§ Task prompt
Output range, inclusive: from the line containing "It takes a long" to the line containing "For now, the". Restate those lines from the data below word for word and only those.

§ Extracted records
_____

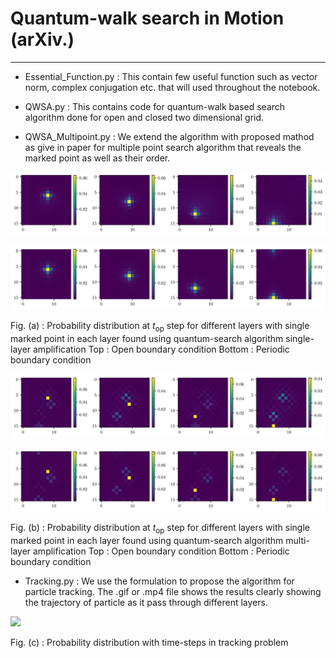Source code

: # Quantum-walk search in Motion (arXiv.)

---------------


* Essential_Function.py : This contain few useful function such as vector norm, complex conjugation etc. that will used throughout the notebook.
* QWSA.py : This contains code for quantum-walk based search algorithm done for open and closed two dimensional grid. 

* QWSA_Multipoint.py : We extend the algorithm with proposed mathod as give in paper for multiple point search algorithm that reveals the marked point as well as their order. 

![](Plots/single_layer_OBC_MAT_page-0001.jpg)

![](Plots/single_layer_PBC_MAT_page-0001.jpg)

Fig. (a) : Probability distribution at $t_\text{op}$ step for different layers with single marked point in each layer found using quantum-search algorithm single-layer amplification Top : Open boundary condition Bottom : Periodic boundary condition

![](Plots/multi_layer_OBC_MAT_page-0001.jpg)

![](Plots/multi_layer_PBC_MAT_page-0001.jpg)

Fig. (b) : Probability distribution at $t_\text{op}$ step for different layers with single marked point in each layer found using quantum-search algorithm multi-layer amplification Top : Open boundary condition Bottom : Periodic boundary condition



* Tracking.py : We use the formulation to propose the algorithm for particle tracking. The .gif or .mp4 file shows the results clearly showing the trajectory of particle as it pass through different layers.

![](Plots/movie.gif)

Fig. (c) : Probability distribution with time-steps in tracking problem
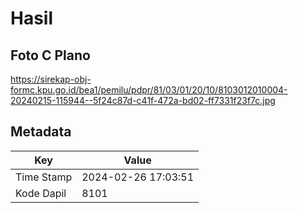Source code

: # Hasil

## Foto C Plano

https://sirekap-obj-formc.kpu.go.id/bea1/pemilu/pdpr/81/03/01/20/10/8103012010004-20240215-115944--5f24c87d-c41f-472a-bd02-ff7331f23f7c.jpg


## Metadata

| Key        | Value               |
| ---------- | ------------------- |
| Time Stamp | 2024-02-26 17:03:51 |
| Kode Dapil | 8101                |



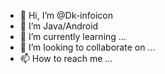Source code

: - 👋 Hi, I’m @Dk-infoicon
- 👀 I’m Java/Android
- 🌱 I’m currently learning ...
- 💞️ I’m looking to collaborate on ...
- 📫 How to reach me ...

<!---
Dk-infoicon/Dk-infoicon is a ✨ special ✨ repository because its `README.md` (this file) appears on your GitHub profile.
You can click the Preview link to take a look at your changes.
--->

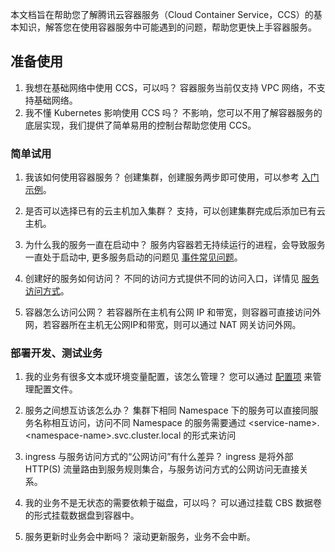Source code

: 
本文档旨在帮助您了解腾讯云容器服务（Cloud Container Service，CCS）的基本知识，解答您在使用容器服务中可能遇到的问题，帮助您更快上手容器服务。


## 准备使用
1. 我想在基础网络中使用 CCS，可以吗？
容器服务当前仅支持 VPC 网络，不支持基础网络。
2. 我不懂 Kubernetes 影响使用 CCS 吗？
不影响，您可以不用了解容器服务的底层实现，我们提供了简单易用的控制台帮助您使用 CCS。

### 简单试用
1. 我该如何使用容器服务？
创建集群，创建服务两步即可使用，可以参考 [入门示例](/doc/product/457/11138)。

2. 是否可以选择已有的云主机加入集群？
支持，可以创建集群完成后添加已有云主机。

3. 为什么我的服务一直在启动中？
服务内容器若无持续运行的进程，会导致服务一直处于启动中, 更多服务启动的问题见 [事件常见问题](/doc/product/457/8187)。

4. 创建好的服务如何访问？
不同的访问方式提供不同的访问入口，详情见 [服务访问方式](/doc/product/457/9098)。

5.  容器怎么访问公网？
若容器所在主机有公网 IP 和带宽，则容器可直接访问外网，若容器所在主机无公网IP和带宽，则可以通过 NAT 网关访问外网。

### 部署开发、测试业务
1. 我的业务有很多文本或环境变量配置，该怎么管理？
您可以通过 [配置项](/doc/product/457/10173) 来管理配置文件。

2. 服务之间想互访该怎么办？
集群下相同 Namespace 下的服务可以直接同服务名称相互访问，访问不同 Namespace 的服务需要通过 <service-name\>.<namespace-name\>.svc.cluster.local 的形式来访问

3. ingress 与服务访问方式的“公网访问”有什么差异？
ingress 是将外部 HTTP(S) 流量路由到服务规则集合，与服务访问方式的公网访问无直接关系。

4.  我的业务不是无状态的需要依赖于磁盘，可以吗？
可以通过挂载 CBS 数据卷的形式挂载数据盘到容器中。

5. 服务更新时业务会中断吗？
滚动更新服务，业务不会中断。









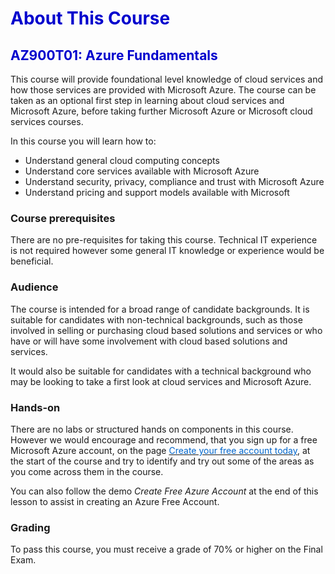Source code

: <h1><strong><span style="color: #0000CD;">About This Course</span></strong></h1>

<h2><span style="color: #0000CD;">AZ900T01: Azure Fundamentals</span></h2>

This course will provide foundational level knowledge of cloud services and how those services are provided with Microsoft Azure. The course can be taken as an optional first step in learning about cloud services and Microsoft Azure, before taking further Microsoft Azure or Microsoft cloud services courses. 


In this course you will learn how to:

- Understand general cloud computing concepts
- Understand core services available with Microsoft Azure
- Understand security, privacy, compliance and trust with Microsoft Azure
- Understand pricing and support models available with Microsoft


### Course prerequisites

There are no pre-requisites for taking this course. Technical IT experience is not required however some general IT knowledge or experience would be beneficial.


### Audience

The course is intended for a broad range of candidate backgrounds. It is suitable for candidates with non-technical backgrounds, such as those involved in selling or purchasing cloud based solutions and services or who have or will have some involvement with cloud based solutions and services.
 
It would also be suitable for candidates with a technical background who may be looking to take a first look at cloud services and Microsoft Azure.

### Hands-on

There are no labs or structured hands on components in this course. However we would encourage and recommend, that you sign up for a free Microsoft Azure account, on the page <a href="https://azure.microsoft.com/free" target="_blank"><span style="color: #0066cc;" color="#0066cc">Create your free account today</span></a>, at the start of the course and try to identify and try out some of the areas as you come across them in the course. 

You can also follow the demo *Create Free Azure Account* at the end of this lesson to assist in creating an Azure Free Account.

### Grading
To pass this course, you must receive a grade of 70% or higher on the Final Exam. 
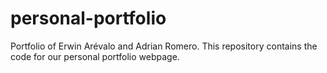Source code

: # personal-portfolio
Portfolio of Erwin Arévalo and Adrian Romero.
This repository contains the code for our personal portfolio webpage.

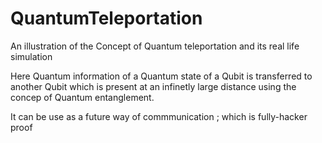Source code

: # QuantumTeleportation
An illustration of the Concept of Quantum teleportation and its real life simulation


Here Quantum information of a Quantum state of a Qubit is transferred to another Qubit which is present at an infinetly large distance using the concep of Quantum entanglement.

It can be use as a future way of commmunication ; which is fully-hacker proof
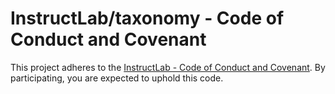 # InstructLab/taxonomy - Code of Conduct and Covenant

This project adheres to the [InstructLab - Code of Conduct and Covenant](https://github.com/instruct-lab/community/blob/main/CODE_OF_CONDUCT.md). By participating, you are expected to uphold this code.
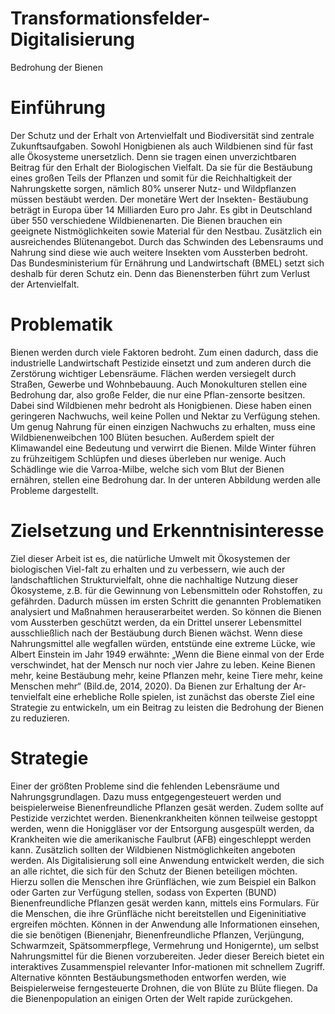 # Transformationsfelder-Digitalisierung
Bedrohung der Bienen
# Einführung 
Der Schutz und der Erhalt von Artenvielfalt und Biodiversität sind zentrale Zukunftsaufgaben. Sowohl Honigbienen als auch Wildbienen sind für fast alle Ökosysteme unersetzlich. Denn sie tragen einen unverzichtbaren Beitrag für den Erhalt der Biologischen Vielfalt. Da sie für die Bestäubung eines großen Teils der Pflanzen und somit für die Reichhaltigkeit der Nahrungskette sorgen, nämlich 80% unserer Nutz- und Wildpflanzen müssen bestäubt werden. Der monetäre Wert der Insekten- Bestäubung beträgt in Europa über 14 Milliarden Euro pro Jahr. Es gibt in Deutschland über 550 verschiedene Wildbienenarten. Die Bienen brauchen ein geeignete Nistmöglichkeiten sowie Material für den Nestbau. Zusätzlich ein ausreichendes Blütenangebot. Durch das Schwinden des Lebensraums und Nahrung sind diese wie auch weitere Insekten vom Aussterben bedroht. Das Bundesministerium für Ernährung und Landwirtschaft (BMEL) setzt sich deshalb für deren Schutz ein. Denn das Bienensterben führt zum Verlust der Artenvielfalt. 

# Problematik
Bienen werden durch viele Faktoren bedroht. Zum einen dadurch, dass die industrielle Landwirtschaft Pestizide einsetzt und zum anderen durch die Zerstörung wichtiger Lebensräume. Flächen werden versiegelt durch Straßen, Gewerbe und Wohnbebauung. Auch Monokulturen stellen eine Bedrohung dar, also große Felder, die nur eine Pflan-zensorte besitzen. Dabei sind Wildbienen mehr bedroht als Honigbienen. Diese haben einen geringeren Nachwuchs, weil keine Pollen und Nektar zu Verfügung stehen. Um genug Nahrung für einen einzigen Nachwuchs zu erhalten, muss eine Wildbienenweibchen 100 Blüten besuchen. Außerdem spielt der Klimawandel eine Bedeutung und verwirrt die Bienen. Milde Winter führen zu frühzeitigem Schlüpfen und dieses überleben nur wenige. Auch Schädlinge wie die Varroa-Milbe, welche sich vom Blut der Bienen ernähren, stellen eine Bedrohung dar. In der unteren Abbildung werden alle Probleme dargestellt.

# Zielsetzung und Erkenntnisinteresse
Ziel dieser Arbeit ist es, die natürliche Umwelt mit Ökosystemen der biologischen Viel-falt zu erhalten und zu verbessern, wie auch der landschaftlichen Strukturvielfalt, ohne die nachhaltige Nutzung dieser Ökosysteme, z.B. für die Gewinnung von Lebensmitteln oder Rohstoffen, zu gefährden. Dadurch müssen im ersten Schritt die genannten Problematiken analysiert und Maßnahmen herauserarbeitet werden. So können die Bienen vom Aussterben geschützt werden, da ein Drittel unserer Lebensmittel ausschließlich nach der Bestäubung durch Bienen wächst. Wenn diese Nahrungsmittel alle wegfallen würden, entstünde eine extreme Lücke, wie Albert Einstein im Jahr 1949 erwähnte: „Wenn die Biene einmal von der Erde verschwindet, hat der Mensch nur noch vier Jahre zu leben. Keine Bienen mehr, keine Bestäubung mehr, keine Pflanzen mehr, keine Tiere mehr, keine Menschen mehr“ (Bild.de, 2014, 2020). Da Bienen zur Erhaltung der Ar-tenvielfalt eine erhebliche Rolle spielen, ist zunächst das oberste Ziel eine Strategie zu entwickeln, um ein Beitrag zu leisten die Bedrohung der Bienen zu reduzieren.

# Strategie
Einer der größten Probleme sind die fehlenden Lebensräume und Nahrungsgrundlagen. Dazu muss entgegengesteuert werden und beispielerweise Bienenfreundliche Pflanzen gesät werden. Zudem sollte auf Pestizide verzichtet werden. Bienenkrankheiten können teilweise gestoppt werden, wenn die Honiggläser vor der Entsorgung ausgespült werden, da Krankheiten wie die amerikanische Faulbrut (AFB) eingeschleppt werden kann. Zusätzlich sollten der Wildbienen Nistmöglichkeiten angeboten werden.
Als Digitalisierung soll eine Anwendung entwickelt werden, die sich an alle richtet, die sich für den Schutz der Bienen beteiligen möchten. Hierzu sollen die Menschen ihre Grünflächen, wie zum Beispiel ein Balkon oder Garten zur Verfügung stellen, sodass von Experten (BUND) Bienenfreundliche Pflanzen gesät werden kann, mittels eins Formulars. Für die Menschen, die ihre Grünfläche nicht bereitstellen und Eigeninitiative ergreifen möchten. Können in der Anwendung alle Informationen einsehen, die sie benötigen (Bienenjahr, Bienenfreundliche Pflanzen, Verjüngung, Schwarmzeit, Spätsommerpflege, Vermehrung und Honigernte), um selbst Nahrungsmittel für die Bienen vorzubereiten. Jeder dieser Bereich bietet ein interaktives Zusammenspiel relevanter Infor-mationen mit schnellem Zugriff.
Alternative könnten Bestäubungsmethoden entworfen werden, wie Beispielerweise ferngesteuerte Drohnen, die von Blüte zu Blüte fliegen. Da die Bienenpopulation an einigen Orten der Welt rapide zurückgehen.

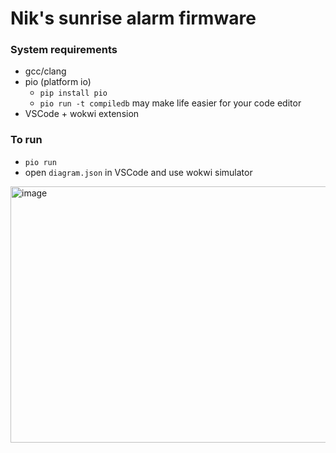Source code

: # Nik's sunrise alarm firmware

### System requirements
* gcc/clang
* pio (platform io)
  * `pip install pio` 
  * `pio run -t compiledb` may make life easier for your code editor 
* VSCode + wokwi extension

### To run
* `pio run`
* open `diagram.json` in VSCode and use wokwi simulator

<img width="887" height="410" alt="image" src="https://github.com/user-attachments/assets/06c075ff-ffc1-4113-8246-3a2d8450584b" />
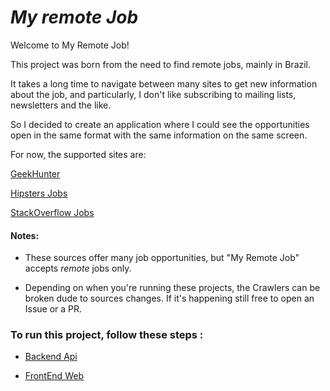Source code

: # *My remote Job*

Welcome to My Remote Job!

This project was born from the need to find remote jobs, mainly in Brazil.

It takes a long time to navigate between many sites to get new information about the job, and particularly, I don't like subscribing to mailing lists, newsletters and the like.

So I decided to create an application where I could see the opportunities open in the same format with the same information on the same screen.

For now, the supported sites are:

[GeekHunter](https://www.geekhunter.com.br "GeekHunter")

[Hipsters Jobs](http://hipsters.jobs "Hipsters Jobs")

[StackOverflow Jobs](https://stackoverflow.com/jobs "StackOverflow")

#### Notes:
- These sources offer many job opportunities, but "My Remote Job" accepts _*remote*_  jobs only. 

- Depending on when you're running these projects, the Crawlers can be broken dude to sources changes. If it's happening still free to open an Issue or a PR.

### To run this project, follow these steps :

- [Backend Api]( https://github.com/leo2d/my-remote-job/blob/master/server/README.md "BackEnd") 

- [FrontEnd Web]( https://github.com/leo2d/my-remote-job/blob/master/web/README.md "FrontEnd") 
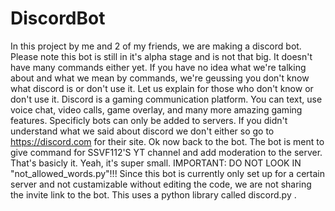 # DiscordBot
In this project by me and 2 of my friends, we are making a discord bot. Please note this bot is still in it's alpha stage and is not that big. It doesn't have many commands either yet. If you have no idea what we're talking about and what we mean by commands, we're geussing you don't know what discord is or don't use it. Let us explain for those who don't know or don't use it. Discord is a gaming communication platform. You can text, use voice chat, video calls, game overlay, and many more amazing gaming features. Specificly bots can only be added to servers. If you didn't understand what we said about discord we don't either so go to https://discord.com for their site. Ok now back to the bot. The bot is ment to give command for SSVF112'S YT channel and add moderation to the server. That's basicly it. Yeah, it's super small. IMPORTANT: DO NOT LOOK IN "not_allowed_words.py"!!! Since this bot is currently only set up for a certain server and not custamizable without editing the code, we are not sharing the invite link to the bot. This uses a python library called discord.py .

_____

§ Result below
It takes a long time to navigate between many sites to get new information about the job, and particularly, I don't like subscribing to mailing lists, newsletters and the like.

So I decided to create an application where I could see the opportunities open in the same format with the same information on the same screen.

For now, the supported sites are:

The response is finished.